▶ **PROMPT A**: From the Lovespring International text below, list every performer named under "Starring".

▶ **DOCUMENT SECTION**:
______

- Created by: Guy Shalem Brad Isaacs
- Starring: Wendi McLendon-Covey Sam Pancake Mystro Clark Jane Lynch Jennifer Elise Cox Jack Plotnick
- Music by: Guy Ross Yotam Rosenbaum
- Country of origin: United States
- Original language: English
- No. of seasons: 1
- No. of episodes: 13

Production
- Executive producer: Eric McCormack
- Camera setup: Single-camera
- Running time: 30 minutes
- Production companies: Big Cattle Productions Lionsgate Television

Original release
- Network: Lifetime Television
- Release: June 5 – September 18, 2006

= Lovespring International =

Lovespring International is an American sitcom created by Guy Shalem and Brad Isaacs which aired on Lifetime on Mondays at 11 pm during the summer of 2006 in the United States. Lovespring was canceled on December 1, 2006. Executive produced by Big Cattle Productions (established by Will & Graces Eric McCormack and business partner, Michael Forman), the show revolves around six employees at "Lovespring International", a dating agency located in Tarzana, California (even though it sells itself as an "elite Beverly Hills" company). There is at least one guest star per episode, and that guest is the seeker of a "match" in any particular episode.

______

▶ **SUPPLIED INFORMATION**:
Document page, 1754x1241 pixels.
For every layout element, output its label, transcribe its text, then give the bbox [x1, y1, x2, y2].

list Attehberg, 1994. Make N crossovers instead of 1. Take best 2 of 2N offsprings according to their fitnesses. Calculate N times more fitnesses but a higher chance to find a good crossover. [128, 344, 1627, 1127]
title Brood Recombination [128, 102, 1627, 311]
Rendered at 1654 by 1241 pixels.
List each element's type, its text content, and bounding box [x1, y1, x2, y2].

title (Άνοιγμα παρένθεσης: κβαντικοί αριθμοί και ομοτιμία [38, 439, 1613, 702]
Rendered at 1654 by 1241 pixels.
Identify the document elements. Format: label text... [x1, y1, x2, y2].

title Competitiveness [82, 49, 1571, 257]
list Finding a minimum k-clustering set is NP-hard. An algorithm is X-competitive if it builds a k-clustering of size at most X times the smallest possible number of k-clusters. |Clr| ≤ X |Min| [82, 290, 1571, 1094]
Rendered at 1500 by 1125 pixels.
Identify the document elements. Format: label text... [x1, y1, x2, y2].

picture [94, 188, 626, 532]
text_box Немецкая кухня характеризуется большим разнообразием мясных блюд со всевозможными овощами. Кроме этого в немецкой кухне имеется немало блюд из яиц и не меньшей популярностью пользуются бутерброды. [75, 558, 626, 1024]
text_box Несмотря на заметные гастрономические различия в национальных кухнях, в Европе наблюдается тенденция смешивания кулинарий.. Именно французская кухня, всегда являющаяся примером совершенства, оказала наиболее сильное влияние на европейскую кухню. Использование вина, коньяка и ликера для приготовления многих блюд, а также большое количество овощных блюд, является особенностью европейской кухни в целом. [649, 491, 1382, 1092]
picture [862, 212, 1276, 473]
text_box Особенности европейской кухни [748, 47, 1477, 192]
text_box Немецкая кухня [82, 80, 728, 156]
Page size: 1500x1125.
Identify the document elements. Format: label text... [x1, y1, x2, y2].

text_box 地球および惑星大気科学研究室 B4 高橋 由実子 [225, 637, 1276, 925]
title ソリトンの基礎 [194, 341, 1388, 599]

______

▶ **PROMPT B**: Return the lines of the records verbatim, beginning at the line that contains "Page size: 1500x1125." and stopping after the last line of the records.

▶ **WRITTEN REPLY A**:
Wendi McLendon-Covey
Sam Pancake
Mystro Clark
Jane Lynch
Jennifer Elise Cox
Jack Plotnick

▶ **WRITTEN REPLY B**:
Page size: 1500x1125.
Identify the document elements. Format: label text... [x1, y1, x2, y2].

text_box 地球および惑星大気科学研究室 B4 高橋 由実子 [225, 637, 1276, 925]
title ソリトンの基礎 [194, 341, 1388, 599]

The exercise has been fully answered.